2015-knockel-every
findings extracted from this paper
-
9158 version 6.9, in addition to its explicit keyword filter, asterisks out all English alphabet letters in any chat message containing six or more consecutive English letters. Combined with explicit keywords for 'http', 'www', and 'com' on its filter list, this constitutes a blanket URL-suppression mechanism that also incidentally blocks arbitrary English-language communication.
-
Reverse engineering of four Chinese social video platforms (YY, 9158, Sina Show, GuaGua) yielded 42 keyword lists totaling 17,547 unique keywords. Jaccard similarity clustering shows very little overlap between lists from different companies, consistent with prior work that found only 3% overlap in unique keywords across TOM-Skype and Sina UC (4,256-keyword dataset). This provides the largest unbiased cross-platform evidence that Chinese platform censorship is decentralized rather than governed by a monolithic ruleset.
-
Between February and May 2015, YY High received 21 updates and 9158 Chat received 8 updates. Updates correlated directly with current events within days: Zhou Yongkang's name was added to 9158 Chat on May 6, days after his April 3 corruption indictment; YY Normal added and then removed Chinese Christian song titles between April 23 and April 30 during a church demolition controversy.

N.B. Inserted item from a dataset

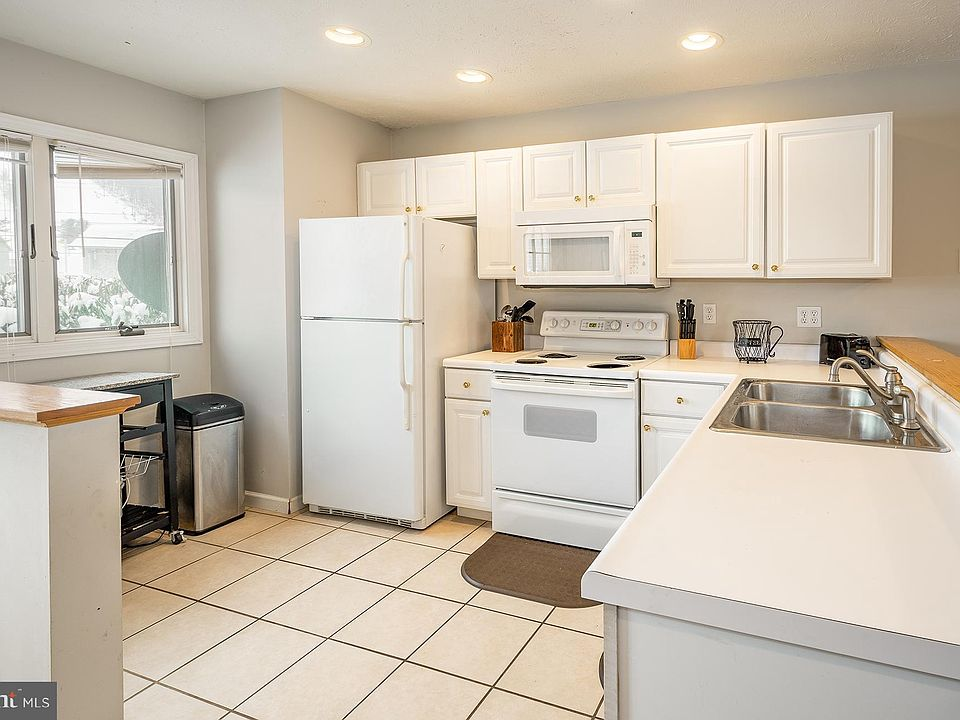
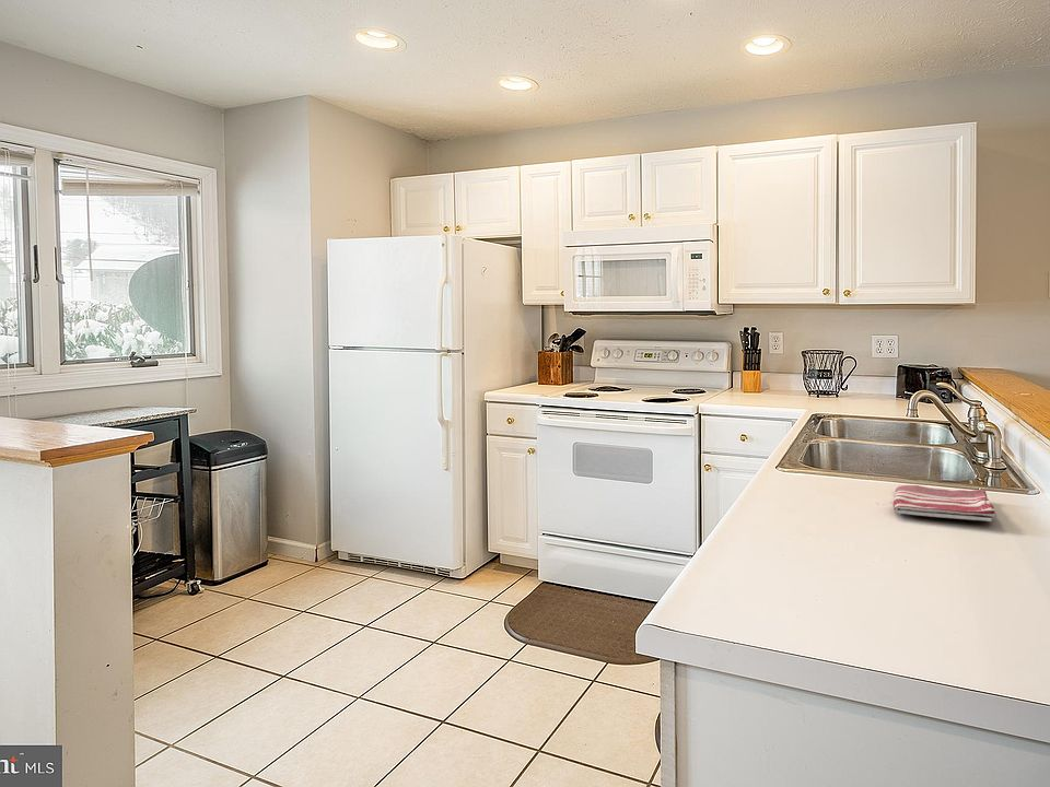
+ dish towel [892,484,996,522]
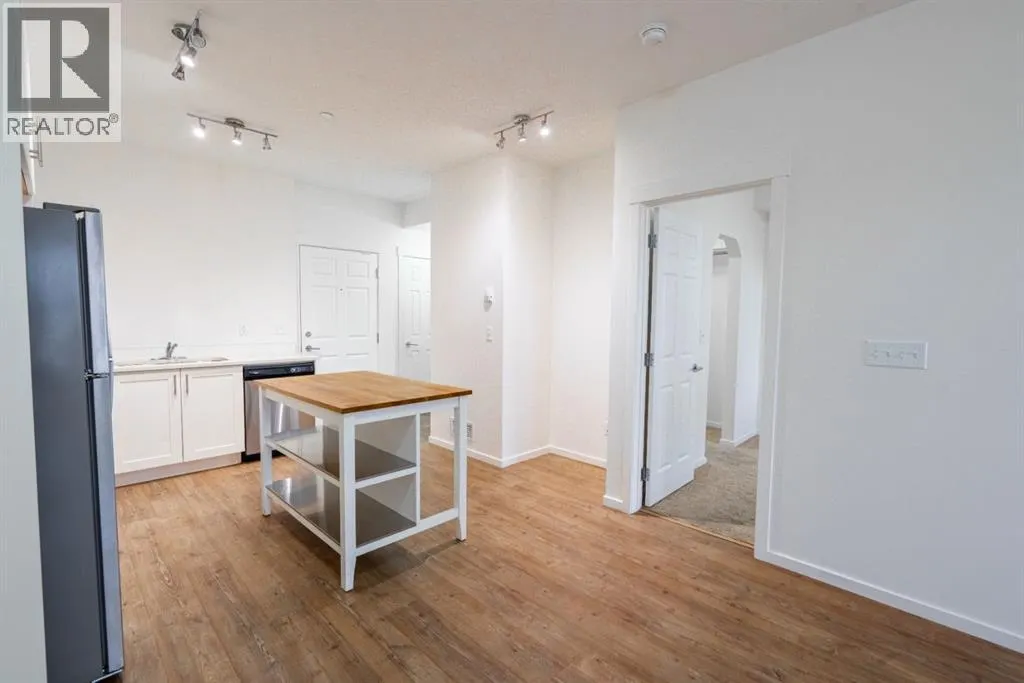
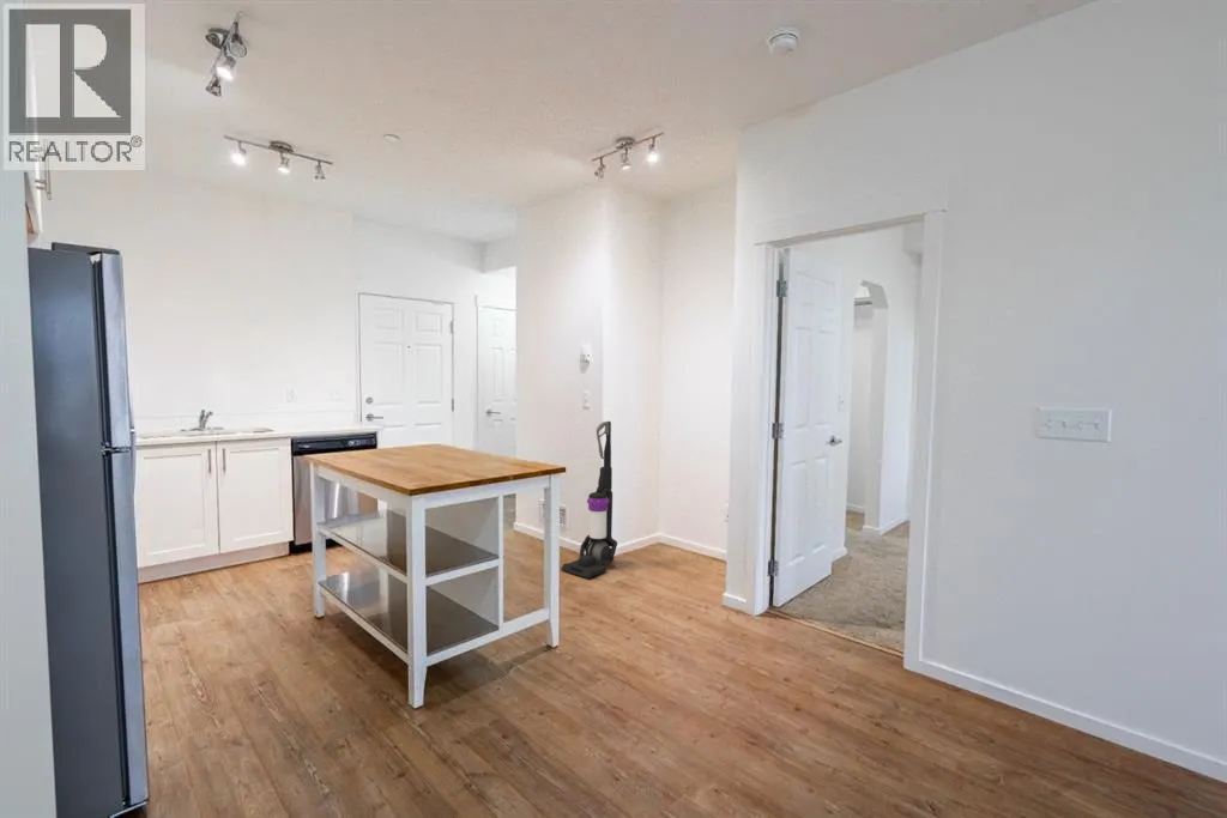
+ vacuum cleaner [560,420,618,580]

GuaGua does not download keyword updates at all.
-
SVP keyword lists from all four platforms explicitly target both government criticism and collective action, contradicting King et al.'s claim that criticism is tolerated while collective action is suppressed. All four platforms censor Falun Gong and current CPC leaders (including phonetic homonyms like '习尽平'); over 90% of YY's event-related keywords (2,535 total) reference the June 4 1989 Tiananmen Square Massacre, and derogatory phrases such as '共匪' (Communist gangsters) appear alongside collective action event keywords.
-
YY version 7.1 silently exfiltrates the full text of any triggering message via HTTP GET to sere.hiido.com, including sending user ID, receiving user ID, and the triggering keyword. The surveillance endpoint authenticates using md5(⌊unix_epoch/1000⌋ + ";username=report;password=pswd@1234") with hardcoded credentials, making the surveillance traffic structurally distinguishable from normal YY traffic.